Hence, it does not require protection under Articles 25 and 26
New Delhi: Even as it awaits the R.K. Pachauri committee report on an alternative route for the Sethusamudram Ship Channel Project, the Centre has reiterated in the Supreme Court that Ramar Sethu is not an integral part of Hindu religion requiring protection under Articles 25 and 26 of the Constitution (dealing with right to freedom of religion).
The court, while reserving verdict on July 30 on the petitions filed by Janata Party president Subramanian Swamy and others challenging the implementation of the Sethusamudram project by demolishing Adam’s Bridge (Ramar Sethu), asked the parties to file written submissions. The court said the judgment would be pronounced after the experts panel submitted its report. Accordingly, the Centre filed its written submissions.
Response to petitioners
The Centre said: “Ramar Sethu does not form an integral or essential part of Hindu religion. A religious belief or practice which is not an essential and integral part of the religion is not protected by Articles 25 and 26.” This was in response to the petitioners’ argument that the destruction of Ramar Sethu would cause irreparable damage to Hindus’ religious sentiments.

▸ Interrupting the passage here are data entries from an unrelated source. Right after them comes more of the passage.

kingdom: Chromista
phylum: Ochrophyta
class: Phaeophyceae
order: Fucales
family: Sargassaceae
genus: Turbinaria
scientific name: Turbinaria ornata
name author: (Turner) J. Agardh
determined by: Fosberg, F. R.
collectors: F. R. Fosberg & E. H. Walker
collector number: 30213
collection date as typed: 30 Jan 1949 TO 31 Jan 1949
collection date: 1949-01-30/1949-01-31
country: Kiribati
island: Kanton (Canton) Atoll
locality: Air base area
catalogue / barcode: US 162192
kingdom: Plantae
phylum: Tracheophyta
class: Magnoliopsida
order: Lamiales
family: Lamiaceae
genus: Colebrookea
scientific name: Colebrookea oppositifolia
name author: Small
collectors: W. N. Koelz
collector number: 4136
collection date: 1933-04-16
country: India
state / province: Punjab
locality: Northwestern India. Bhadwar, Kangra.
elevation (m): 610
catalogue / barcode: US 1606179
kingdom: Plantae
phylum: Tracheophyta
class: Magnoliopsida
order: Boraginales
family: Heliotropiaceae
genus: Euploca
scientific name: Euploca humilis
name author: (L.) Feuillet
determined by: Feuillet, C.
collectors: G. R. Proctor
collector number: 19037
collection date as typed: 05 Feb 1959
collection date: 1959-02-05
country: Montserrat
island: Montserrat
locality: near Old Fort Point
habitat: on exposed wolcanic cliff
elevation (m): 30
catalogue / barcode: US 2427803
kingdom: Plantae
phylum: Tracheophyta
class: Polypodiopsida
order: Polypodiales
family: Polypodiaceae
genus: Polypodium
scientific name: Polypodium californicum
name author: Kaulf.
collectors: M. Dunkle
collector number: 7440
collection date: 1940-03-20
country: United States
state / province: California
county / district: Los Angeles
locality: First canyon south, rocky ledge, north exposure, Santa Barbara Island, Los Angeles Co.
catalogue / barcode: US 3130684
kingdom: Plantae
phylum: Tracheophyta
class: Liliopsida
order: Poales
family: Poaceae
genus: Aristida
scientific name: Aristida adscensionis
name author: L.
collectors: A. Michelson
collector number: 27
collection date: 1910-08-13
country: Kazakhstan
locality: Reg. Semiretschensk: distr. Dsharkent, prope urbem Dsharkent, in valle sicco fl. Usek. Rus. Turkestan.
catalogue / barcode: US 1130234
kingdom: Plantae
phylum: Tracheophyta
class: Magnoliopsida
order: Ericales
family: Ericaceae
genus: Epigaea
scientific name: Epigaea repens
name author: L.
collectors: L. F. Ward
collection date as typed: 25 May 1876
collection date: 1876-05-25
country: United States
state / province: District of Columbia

Referring to the argument by senior counsel K. Parasaran (for one of the petitioners) that Ramar Sethu could not be touched as it was sacred, the Centre said: “The religious texts relied [upon] by him themselves showed that the bridge had been built and had been broken by Lord Rama himself.” Mr. Parasaran had also argued that anything broken could not be worshipped.
The Centre said the petitioner did not prove that Lord Rama himself did not break the bridge.
“Nor has it been established that whatever remains of Ramar Sethu as a place of worship is an essential and integral part of the Hindu religion.”
Quoting Gazetteer of Southern India 1855, the Centre said that after returning from Sri Lanka upon His victory over Ravana, Lord Rama “took his heavy bow and with it made several breaches in the bridge so wide that nobody could pass over it on foot.”
Seeking dismissal of the petitions, the Centre said geological evidence “shows that this gap was once a bridge and it was breached during the violent storms in 1480. Operations for removing the obstacles in the channel and for deepening and widening it were begun in 1838.”